» **TO DO**: Carry on the passage about how Trader Joe's finds, tests and retires its products, picking up after its final sentence.

» **SELECTED PASSAGE**:
+ + + + + + +

More than a buyer, Ms. Latta adds in the skills of chef, advocate, food scientist and nutritionist. Her job, and those of the 14 other "category leaders," is to perpetually travel the world visiting all kinds of food businesses — restaurants, farmers' markets, artisanal pasta makers, street stalls and supermarkets — and then translate their finds to the stores. When a category leader was served an ideal tiramisù at a small restaurant on the Amalfi coast of Italy, he spent months working with the chef on a version that could be mass-produced, frozen, exported to the United States and sold for $6.99 in freezer cases from San Diego to Boston. But first it had to pass the tasting panel.

In the case of the peanuts, "I tasted that snack in a Thai airport, but it was stale and too salty and full of MSG," Ms. Latta said. With a California manufacturer, she recreated it, omitting artificial additives and using American peanuts (to avoid high import tariffs) and Thai seasonings (for authentic flavor). She then repeatedly presented it to the tasting panel, adjusting flavors until the whole group agreed that the proper balance of salt, spice, citrus and heat had been achieved.

The panel is sufficiently focused to spend long minutes discussing, for example, the different effects of fine sea salt, coarse sea salt, coarse kosher salt and medium kosher salt on roasted walnuts. Getting the panel's approval can take months, even years.

Once approved, new products line up next to the popular peanut-butter-stuffed pretzels, chocolate-covered espresso beans and green chili tamales, all of them additive-free, all-natural and capable of driving grown men to unnatural acts.

"Before we got our Trader Joe's I used to drive up to Chicago every couple of months to stock up on those pretzels," said Kevin Messina, a lawyer in Creve Coeur, Mo., near St. Louis. "It's about five hours each way, but hey, it's a straight shot."

The products that make it through but do not find a loyal customer base meet an implacable fate. "It's like at General Electric under Jack Welch," said Mr. Sloan, the vice president for merchandising. "The bottom 10 percent is always being rotated out. It's painful but necessary, because it ensures that we always have new products for our customers to get interested in."

+ + + + + + +

» **LISTED ENTRIES**:
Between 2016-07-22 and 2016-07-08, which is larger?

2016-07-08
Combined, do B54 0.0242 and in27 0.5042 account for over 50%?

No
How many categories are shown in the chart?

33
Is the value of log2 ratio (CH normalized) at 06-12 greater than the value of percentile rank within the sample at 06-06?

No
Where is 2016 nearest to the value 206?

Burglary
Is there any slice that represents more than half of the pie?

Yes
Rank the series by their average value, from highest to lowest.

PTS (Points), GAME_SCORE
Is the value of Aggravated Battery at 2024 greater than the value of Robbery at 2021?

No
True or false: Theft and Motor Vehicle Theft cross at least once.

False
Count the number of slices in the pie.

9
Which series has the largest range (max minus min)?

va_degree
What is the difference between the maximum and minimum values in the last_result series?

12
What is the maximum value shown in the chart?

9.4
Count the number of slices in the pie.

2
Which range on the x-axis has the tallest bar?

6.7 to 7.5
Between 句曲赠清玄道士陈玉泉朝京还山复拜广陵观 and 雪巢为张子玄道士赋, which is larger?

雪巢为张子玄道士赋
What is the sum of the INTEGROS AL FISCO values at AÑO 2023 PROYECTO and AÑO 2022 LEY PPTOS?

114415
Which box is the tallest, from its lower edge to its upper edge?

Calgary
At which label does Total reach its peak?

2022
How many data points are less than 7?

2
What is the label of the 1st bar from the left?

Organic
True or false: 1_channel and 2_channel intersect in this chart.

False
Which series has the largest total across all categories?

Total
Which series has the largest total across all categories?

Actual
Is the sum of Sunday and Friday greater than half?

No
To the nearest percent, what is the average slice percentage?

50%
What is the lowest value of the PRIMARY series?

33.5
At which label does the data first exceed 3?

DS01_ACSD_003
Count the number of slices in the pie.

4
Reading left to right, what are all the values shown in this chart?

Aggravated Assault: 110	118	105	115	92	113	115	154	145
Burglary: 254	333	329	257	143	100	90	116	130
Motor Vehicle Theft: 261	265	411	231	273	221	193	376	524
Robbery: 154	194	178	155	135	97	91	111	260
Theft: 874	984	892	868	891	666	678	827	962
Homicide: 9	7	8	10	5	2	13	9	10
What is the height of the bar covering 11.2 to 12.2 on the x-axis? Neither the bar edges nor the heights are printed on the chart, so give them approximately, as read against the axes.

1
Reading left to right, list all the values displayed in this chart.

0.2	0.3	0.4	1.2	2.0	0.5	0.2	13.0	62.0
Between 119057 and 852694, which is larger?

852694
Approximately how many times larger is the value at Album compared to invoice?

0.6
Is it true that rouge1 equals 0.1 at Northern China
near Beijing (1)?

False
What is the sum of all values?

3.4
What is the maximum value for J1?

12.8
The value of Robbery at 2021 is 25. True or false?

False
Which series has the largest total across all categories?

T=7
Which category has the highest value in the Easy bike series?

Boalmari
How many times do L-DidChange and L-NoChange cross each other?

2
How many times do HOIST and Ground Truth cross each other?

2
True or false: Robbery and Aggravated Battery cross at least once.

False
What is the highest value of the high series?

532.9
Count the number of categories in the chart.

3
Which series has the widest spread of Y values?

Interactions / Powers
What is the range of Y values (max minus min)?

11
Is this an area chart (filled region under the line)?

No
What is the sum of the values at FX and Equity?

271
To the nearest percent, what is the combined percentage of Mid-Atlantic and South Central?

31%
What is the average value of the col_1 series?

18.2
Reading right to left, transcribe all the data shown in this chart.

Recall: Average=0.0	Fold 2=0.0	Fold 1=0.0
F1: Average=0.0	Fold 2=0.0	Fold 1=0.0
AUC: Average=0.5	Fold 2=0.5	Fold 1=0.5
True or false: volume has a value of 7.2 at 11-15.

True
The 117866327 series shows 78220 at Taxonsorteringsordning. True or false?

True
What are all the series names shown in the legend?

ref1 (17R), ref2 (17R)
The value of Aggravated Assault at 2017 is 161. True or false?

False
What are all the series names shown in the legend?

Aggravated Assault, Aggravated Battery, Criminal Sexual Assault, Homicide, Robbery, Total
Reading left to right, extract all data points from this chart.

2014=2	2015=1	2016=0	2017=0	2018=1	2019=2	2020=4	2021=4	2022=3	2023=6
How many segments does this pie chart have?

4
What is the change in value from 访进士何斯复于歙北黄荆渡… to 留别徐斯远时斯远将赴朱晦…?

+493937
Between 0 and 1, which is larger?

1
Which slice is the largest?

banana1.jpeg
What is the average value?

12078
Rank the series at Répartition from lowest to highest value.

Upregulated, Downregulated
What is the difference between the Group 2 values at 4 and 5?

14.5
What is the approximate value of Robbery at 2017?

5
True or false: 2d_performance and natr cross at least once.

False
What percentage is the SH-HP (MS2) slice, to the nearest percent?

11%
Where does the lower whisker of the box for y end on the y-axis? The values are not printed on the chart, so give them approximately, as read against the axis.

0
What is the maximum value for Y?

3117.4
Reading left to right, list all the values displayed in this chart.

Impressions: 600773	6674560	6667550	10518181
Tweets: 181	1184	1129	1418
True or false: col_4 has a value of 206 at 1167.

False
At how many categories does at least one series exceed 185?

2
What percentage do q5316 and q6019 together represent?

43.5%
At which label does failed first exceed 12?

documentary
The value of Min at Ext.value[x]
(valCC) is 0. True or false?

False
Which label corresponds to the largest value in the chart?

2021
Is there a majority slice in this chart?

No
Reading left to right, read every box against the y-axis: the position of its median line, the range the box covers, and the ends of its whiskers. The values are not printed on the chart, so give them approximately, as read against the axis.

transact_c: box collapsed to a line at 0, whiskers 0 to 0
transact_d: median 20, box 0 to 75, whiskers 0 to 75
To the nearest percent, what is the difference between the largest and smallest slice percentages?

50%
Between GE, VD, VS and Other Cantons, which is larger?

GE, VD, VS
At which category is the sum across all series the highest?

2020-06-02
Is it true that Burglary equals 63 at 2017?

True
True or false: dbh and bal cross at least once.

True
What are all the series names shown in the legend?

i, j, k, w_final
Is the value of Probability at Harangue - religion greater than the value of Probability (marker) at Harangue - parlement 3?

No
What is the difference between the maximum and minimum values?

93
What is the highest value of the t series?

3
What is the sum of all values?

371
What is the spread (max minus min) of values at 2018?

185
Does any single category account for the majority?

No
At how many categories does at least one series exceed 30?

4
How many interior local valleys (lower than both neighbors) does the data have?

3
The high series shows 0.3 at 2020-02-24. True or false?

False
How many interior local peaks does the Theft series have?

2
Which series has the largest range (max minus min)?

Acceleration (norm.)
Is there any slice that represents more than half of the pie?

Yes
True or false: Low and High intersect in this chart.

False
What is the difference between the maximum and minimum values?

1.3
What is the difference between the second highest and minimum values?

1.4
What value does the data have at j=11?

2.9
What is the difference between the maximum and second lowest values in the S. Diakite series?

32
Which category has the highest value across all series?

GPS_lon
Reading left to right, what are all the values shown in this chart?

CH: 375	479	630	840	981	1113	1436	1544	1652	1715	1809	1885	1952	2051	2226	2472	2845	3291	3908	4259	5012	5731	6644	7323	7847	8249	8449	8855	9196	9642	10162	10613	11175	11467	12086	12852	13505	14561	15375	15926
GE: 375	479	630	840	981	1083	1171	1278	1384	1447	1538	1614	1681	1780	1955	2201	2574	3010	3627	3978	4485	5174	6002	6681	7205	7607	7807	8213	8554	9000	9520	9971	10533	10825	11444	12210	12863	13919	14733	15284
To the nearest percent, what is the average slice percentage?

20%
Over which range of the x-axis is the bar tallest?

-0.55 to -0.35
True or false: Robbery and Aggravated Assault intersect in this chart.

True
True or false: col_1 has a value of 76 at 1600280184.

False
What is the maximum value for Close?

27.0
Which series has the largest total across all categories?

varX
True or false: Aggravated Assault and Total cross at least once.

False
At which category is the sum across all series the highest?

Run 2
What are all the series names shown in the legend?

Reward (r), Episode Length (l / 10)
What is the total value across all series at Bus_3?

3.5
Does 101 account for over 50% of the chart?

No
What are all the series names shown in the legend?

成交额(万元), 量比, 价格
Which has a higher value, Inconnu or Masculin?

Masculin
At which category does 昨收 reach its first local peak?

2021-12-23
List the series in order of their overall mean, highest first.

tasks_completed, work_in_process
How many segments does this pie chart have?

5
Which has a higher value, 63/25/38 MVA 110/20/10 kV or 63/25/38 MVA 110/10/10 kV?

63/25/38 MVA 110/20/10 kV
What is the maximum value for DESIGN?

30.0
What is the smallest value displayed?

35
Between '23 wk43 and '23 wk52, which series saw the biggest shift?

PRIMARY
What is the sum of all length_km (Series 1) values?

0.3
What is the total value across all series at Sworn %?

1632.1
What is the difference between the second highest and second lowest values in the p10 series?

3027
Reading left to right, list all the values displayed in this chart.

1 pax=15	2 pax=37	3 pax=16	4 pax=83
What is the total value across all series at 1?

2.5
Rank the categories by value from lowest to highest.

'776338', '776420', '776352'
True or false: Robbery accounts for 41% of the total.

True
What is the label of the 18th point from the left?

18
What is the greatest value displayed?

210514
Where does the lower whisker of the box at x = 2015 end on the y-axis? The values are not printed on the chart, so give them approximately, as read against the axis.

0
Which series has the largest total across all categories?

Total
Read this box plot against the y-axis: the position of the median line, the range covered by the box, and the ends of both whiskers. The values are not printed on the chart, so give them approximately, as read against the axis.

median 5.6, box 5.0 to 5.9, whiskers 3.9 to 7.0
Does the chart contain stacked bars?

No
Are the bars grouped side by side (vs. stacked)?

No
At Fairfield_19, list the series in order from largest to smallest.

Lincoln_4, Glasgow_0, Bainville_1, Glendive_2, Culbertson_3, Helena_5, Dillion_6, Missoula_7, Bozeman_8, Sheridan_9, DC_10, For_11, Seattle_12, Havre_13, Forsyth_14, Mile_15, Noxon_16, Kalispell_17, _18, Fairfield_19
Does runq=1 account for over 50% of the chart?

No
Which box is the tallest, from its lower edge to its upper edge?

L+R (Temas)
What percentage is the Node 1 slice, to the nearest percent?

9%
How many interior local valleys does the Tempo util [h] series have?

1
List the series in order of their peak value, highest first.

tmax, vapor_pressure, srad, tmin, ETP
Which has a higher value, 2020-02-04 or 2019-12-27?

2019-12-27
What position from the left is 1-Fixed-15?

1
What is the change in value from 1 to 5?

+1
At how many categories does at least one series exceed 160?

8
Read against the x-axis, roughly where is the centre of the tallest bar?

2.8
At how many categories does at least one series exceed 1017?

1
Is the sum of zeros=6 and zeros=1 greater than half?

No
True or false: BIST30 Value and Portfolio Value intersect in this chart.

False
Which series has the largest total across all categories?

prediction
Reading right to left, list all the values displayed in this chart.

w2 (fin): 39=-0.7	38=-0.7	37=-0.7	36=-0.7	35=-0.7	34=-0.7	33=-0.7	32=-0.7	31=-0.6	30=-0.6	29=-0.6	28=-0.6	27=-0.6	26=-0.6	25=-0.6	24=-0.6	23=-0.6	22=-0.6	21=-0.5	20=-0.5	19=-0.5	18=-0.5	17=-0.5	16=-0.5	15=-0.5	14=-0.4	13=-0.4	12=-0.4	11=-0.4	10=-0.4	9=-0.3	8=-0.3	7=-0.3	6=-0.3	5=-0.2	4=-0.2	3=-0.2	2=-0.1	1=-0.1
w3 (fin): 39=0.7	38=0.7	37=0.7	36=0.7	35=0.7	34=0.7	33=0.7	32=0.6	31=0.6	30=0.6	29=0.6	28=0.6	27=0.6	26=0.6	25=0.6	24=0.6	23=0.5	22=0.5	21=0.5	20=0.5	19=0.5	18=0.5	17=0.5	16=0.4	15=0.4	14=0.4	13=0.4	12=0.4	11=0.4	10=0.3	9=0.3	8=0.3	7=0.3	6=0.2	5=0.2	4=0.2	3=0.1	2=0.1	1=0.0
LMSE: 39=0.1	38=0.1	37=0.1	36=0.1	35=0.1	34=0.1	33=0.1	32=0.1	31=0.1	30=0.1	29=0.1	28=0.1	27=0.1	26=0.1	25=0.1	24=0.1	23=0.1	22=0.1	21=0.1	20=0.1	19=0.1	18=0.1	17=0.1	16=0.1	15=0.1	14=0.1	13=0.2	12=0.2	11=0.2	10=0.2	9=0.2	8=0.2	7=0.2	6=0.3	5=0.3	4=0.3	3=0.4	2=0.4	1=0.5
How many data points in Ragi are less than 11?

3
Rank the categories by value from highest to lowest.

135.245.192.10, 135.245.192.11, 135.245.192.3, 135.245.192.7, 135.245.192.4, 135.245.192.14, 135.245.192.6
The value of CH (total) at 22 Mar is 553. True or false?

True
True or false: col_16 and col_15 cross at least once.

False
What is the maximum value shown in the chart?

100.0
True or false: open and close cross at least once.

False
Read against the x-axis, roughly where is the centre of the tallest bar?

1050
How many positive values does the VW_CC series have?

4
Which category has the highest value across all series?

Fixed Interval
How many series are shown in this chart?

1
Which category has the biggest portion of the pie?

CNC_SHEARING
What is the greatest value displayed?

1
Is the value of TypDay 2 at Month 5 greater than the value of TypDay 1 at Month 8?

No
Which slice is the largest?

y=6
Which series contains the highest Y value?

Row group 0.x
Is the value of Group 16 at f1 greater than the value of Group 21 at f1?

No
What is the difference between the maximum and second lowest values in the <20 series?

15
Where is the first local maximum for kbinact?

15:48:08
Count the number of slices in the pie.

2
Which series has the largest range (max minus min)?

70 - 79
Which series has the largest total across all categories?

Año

+ + + + + + +

» **OUTPUT FOR THIS EXERCISE**:
There is nothing quite like the chain anywhere else on the American food landscape. "Trader Joe's is radically different in many ways from other food retailers," said Stephen Dowdell, editor in chief of Progressive Grocer magazine. "The stores are small, they don't rely on national brands, you can't do price comparisons and they definitely don't offer one-stop shopping. But every product has a story."

The Polynesian-themed chain was established by Joe Coulombe in Pasadena, Calif., in the 1960's, in an attempt to rescue his convenience stores after 7-Eleven came to town. "We decided to go in the other direction — to appeal to people who are well-educated, well-traveled and underpaid," Mr. Coulombe said. (He sold his final interest in the company in 1989, but many of his innovations are still in place.)

In the 1970's, he said, after the stores stopped selling things like Twinkies, magazines and batteries and focused on food and wine, the business took off. "For years, we were the country's largest importer of Dijon mustard. Of capers. Of arborio rice. Of everything like that you can think of."

The chain's expansion is of recent vintage: the first store outside California opened in 1993. Today, each of the 250 stores still carries only about 3,000 items (a large supermarket will stock 55,000 or more), in proportions that invert the industry norm: a tiny selection of canned soup, for example, but case after case of French ice cream confections and frozen Indian entrees. About 80 percent of the items carry the Trader Joe's label, many imported from small producers in Europe and Asia, and all free of artificial colors, preservatives, flavors and MSG.

"With those parameters, some things — ramen noodles come to mind — are almost impossible for us to make," Mr. Sloan said. "So generally we just don't have them."

Fans of the chain find such quirks endearing. All employees wear Hawaiian shirts at work, whether they are shelvers or the chief executive. "It helps us keep a sense of humor about what we do," said Mr. Sloan, who, like many senior staff members, began working for the company as a college student — that was in 1993 — and never left.

All this has helped build the Trader Joe's mystique into a full-scale food cult. It will soon be clear whether the cult will take hold in New York City, where scores of local retailers specialize in top-quality imported house-brand products (among them Zabar's, Sahadi's, or Agata & Valentina).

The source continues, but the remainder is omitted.